Législation algérienne de la garde à vue: le travail que Me Ksentini ne fait pas

Législation algérienne de la garde à vue: le travail que Me Ksentini ne fait pas

Le CFDA et Sos Disparus tiennent à rappeler quelques principes de droit, en partie consacrés par la législation algérienne, qu’il aurait été approprié d’utiliser en réaction à la disparition de M. Koullal depuis le 5 septembre dernier.

Me Ksentini ne comprend pas pourquoi la famille de M. Koullal et nos associations s’inquiètent de cette disparition puisque, jusqu’à aujourd’hui, les délais de garde à vue n’avaient pas été dépassés. La question de la garantie du droit de ce citoyen algérien à la sécurité et à la liberté de sa personne, à ne pas être exposé à la torture et à des conditions humaines de détention, n’effleure pas cet avocat des droits de l’Homme qui estime qu’une garde à vue au secret de plus de dix jours est justifiée au motif qu’il s’agirait, selon sa « conviction », d’une affaire liée au terrorisme.

Me Ksentini n’hésite ainsi pas à piétiner le principe de présomption d’innocence. Il écarte d’un revers de main les lois algériennes censées protéger de l’arbitraire de l’Etat et, par extension, de la disparition forcée, les personnes gardées à vue. La loi algérienne sur la garde à vue, modifiée en 2006, a amené quelques petites améliorations en matière de protection des personnes bien qu’elle ait omis de consacrer un droit aussi fondamental que celui d’accéder à un avocat. Encore faudrait-il que cette loi soit respectée et que le 1er avocat chargé des droits de l’Homme, au titre de sa qualité de Président de la CNCPPDH, lui donne tout son sens en se souciant de son application effective.

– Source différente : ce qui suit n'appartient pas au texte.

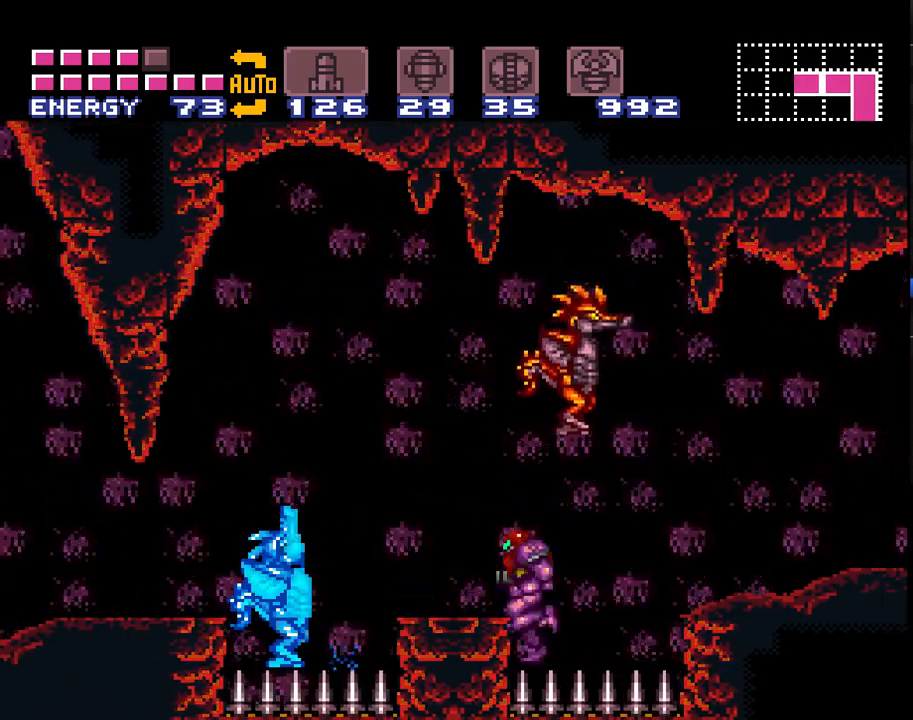
{"buttons": ["DPAD_LEFT"], "events": [[83, "B", "up"], [150, "DPAD_LEFT", "up"], [333, "DPAD_LEFT", "down"], [400, "A", "up"]]}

En effet, depuis 2006 seulement, la loi encadre la prolongation de la garde à vue qui ne doit pas dépasser les 48h, hormis dans certains cas expressément prévus. La loi autorise effectivement la prolongation du délai de garde à vue, jusqu’à 5 fois lorsqu’il s’agit de « crimes qualifiés d’actes terroristes ou subversifs », mais elle la conditionne à une autorisation écrite du Procureur de la République chaque 48 h (article 51 du code de procédure pénale). Tout bon défenseur des droits de l’Homme aurait donc dû, en premier lieu s’enquérir auprès du Procureur de la République de l’application de cette disposition, du lieu de détention de M. Koullal, des raisons de sa garde à vue et du sort qui lui est réservé.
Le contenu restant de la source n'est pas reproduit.